Receivership and Closure
At the receivership hearing for DL&NW on June 12, 1912, Judge Harry C. Riddle of Denver District Court appointed his bailiff, Marshall B. Smith, as the railroad’s receiver, entrusted to watch over the DL&NW on behalf of stockholders. Despite a complete lack of any applicable experience in such endeavors, Smith and his brother, Clinton, managed to keep the DL&NW operating for another five years. During its final year, the railroad even turned a meager profit for the first time in its existence. Wages and salaries were cut across the board and resulted in the mass resignation of the entire traffic department. All grading contracts were canceled and no payments were made on any issued bonds. No taxes were paid either, and the railroad defaulted on all of its debts to equipment suppliers.
The court issued a decree of foreclosure in 1915 for the sale of the DL&NW, but it took considerable effort to actually sell the line, in May 1917, for the amount owed its creditors—some $215,000. Investor losses were calculated at $26.7 million. Shippers protested that the DL&NW’s closure would negatively impact their business. The Great Western Sugar Company presented the strongest argument, noting that some 70,000 tons of sugar beets would rot in the ground for lack of transportation. To save its crop, the company bought twenty-eight miles of track north and south of Milliken, plus two locomotives, four days before the end of service. At 9:10 pm on September 2, 1917, the last DL&NW train ran from Denver to the Greeley Terminal depot. In a few weeks’ time, rails, ties, and telephone poles were removed from the portions of the line not sold to Great Western Sugar.

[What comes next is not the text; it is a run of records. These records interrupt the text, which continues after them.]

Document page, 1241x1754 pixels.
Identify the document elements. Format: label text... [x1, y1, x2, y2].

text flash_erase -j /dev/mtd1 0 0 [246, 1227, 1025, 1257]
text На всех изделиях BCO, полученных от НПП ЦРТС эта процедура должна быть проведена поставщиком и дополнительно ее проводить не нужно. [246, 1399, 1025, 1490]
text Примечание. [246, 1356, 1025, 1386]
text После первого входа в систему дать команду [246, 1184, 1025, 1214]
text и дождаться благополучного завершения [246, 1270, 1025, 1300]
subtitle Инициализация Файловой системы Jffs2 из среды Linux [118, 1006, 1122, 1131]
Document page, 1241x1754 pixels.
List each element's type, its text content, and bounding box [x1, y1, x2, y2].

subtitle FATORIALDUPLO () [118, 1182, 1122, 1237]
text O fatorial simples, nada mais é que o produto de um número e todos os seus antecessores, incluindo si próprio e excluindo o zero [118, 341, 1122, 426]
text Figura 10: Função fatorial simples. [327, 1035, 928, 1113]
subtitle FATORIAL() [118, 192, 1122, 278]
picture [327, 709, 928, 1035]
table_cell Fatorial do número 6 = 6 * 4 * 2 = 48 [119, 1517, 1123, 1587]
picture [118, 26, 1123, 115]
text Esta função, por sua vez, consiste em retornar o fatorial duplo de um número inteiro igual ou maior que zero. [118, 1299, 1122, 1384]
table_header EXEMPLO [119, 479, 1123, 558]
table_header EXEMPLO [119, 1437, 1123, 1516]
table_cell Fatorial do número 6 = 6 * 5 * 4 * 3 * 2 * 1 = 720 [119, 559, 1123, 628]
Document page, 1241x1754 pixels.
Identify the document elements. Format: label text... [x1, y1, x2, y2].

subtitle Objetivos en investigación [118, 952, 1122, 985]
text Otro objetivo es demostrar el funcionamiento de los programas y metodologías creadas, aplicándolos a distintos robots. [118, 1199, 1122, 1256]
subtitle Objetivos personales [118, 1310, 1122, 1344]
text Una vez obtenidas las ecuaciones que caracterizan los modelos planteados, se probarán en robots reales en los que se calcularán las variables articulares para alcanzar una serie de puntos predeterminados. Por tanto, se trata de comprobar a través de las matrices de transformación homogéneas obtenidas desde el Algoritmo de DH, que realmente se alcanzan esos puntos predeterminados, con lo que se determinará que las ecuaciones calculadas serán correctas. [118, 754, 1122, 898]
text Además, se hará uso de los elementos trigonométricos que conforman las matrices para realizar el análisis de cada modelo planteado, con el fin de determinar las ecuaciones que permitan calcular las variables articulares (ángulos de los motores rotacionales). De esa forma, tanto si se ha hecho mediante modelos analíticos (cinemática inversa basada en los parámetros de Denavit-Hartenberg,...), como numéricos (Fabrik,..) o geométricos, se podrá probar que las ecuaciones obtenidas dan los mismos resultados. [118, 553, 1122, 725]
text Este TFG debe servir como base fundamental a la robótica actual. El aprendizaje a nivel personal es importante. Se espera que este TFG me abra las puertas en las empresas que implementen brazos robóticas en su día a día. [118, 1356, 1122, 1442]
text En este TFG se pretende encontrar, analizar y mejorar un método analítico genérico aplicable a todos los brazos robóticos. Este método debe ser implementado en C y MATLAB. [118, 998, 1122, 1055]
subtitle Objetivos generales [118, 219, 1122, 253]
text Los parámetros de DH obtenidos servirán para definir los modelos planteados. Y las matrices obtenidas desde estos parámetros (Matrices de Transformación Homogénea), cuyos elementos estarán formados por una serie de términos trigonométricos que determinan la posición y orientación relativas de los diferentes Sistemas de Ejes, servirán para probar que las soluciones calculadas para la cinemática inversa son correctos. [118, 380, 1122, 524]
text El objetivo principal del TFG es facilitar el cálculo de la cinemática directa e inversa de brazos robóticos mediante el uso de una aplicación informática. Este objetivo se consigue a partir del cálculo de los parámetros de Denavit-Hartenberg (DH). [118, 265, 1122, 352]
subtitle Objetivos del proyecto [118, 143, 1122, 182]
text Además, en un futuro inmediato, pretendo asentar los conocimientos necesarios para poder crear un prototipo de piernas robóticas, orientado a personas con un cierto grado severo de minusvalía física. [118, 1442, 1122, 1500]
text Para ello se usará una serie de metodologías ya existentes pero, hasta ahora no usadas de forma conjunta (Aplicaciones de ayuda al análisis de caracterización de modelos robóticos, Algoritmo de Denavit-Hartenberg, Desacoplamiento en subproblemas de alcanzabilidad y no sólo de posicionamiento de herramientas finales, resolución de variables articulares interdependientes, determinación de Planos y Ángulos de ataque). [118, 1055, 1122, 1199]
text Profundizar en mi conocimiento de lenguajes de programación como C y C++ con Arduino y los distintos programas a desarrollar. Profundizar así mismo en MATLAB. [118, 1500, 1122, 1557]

Some vestiges of the long-struggling DL&NW survive today. The town of Milliken is healthy and Wattenberg and Welby remain on some maps. The Butte Royal Tunnel, now on private property, can be reached from US Route 287 near Virginia Dale. Until the 1970s, a hand-decorated safe once owned by the DL&NW rested in Great Western Sugar’s Loveland depot. By the 1980s, all DL&NW track had been removed except for a hundred or so feet in Milliken. The DL&NW’s Milliken depot was sold to a Great Western Sugar agent and moved to Milliken’s residential area. The Wattenberg depot, though modified, stood for many years near the abandoned railway grading. The smallest remaining remnant of the DL&NW is a switch key, held in a private collection.
Adapted from Kenneth Jessen, “The Denver, Laramie & Northwestern: What a Way to Run a Railroad,” Colorado Heritage Magazine 13, no. 3 (1993).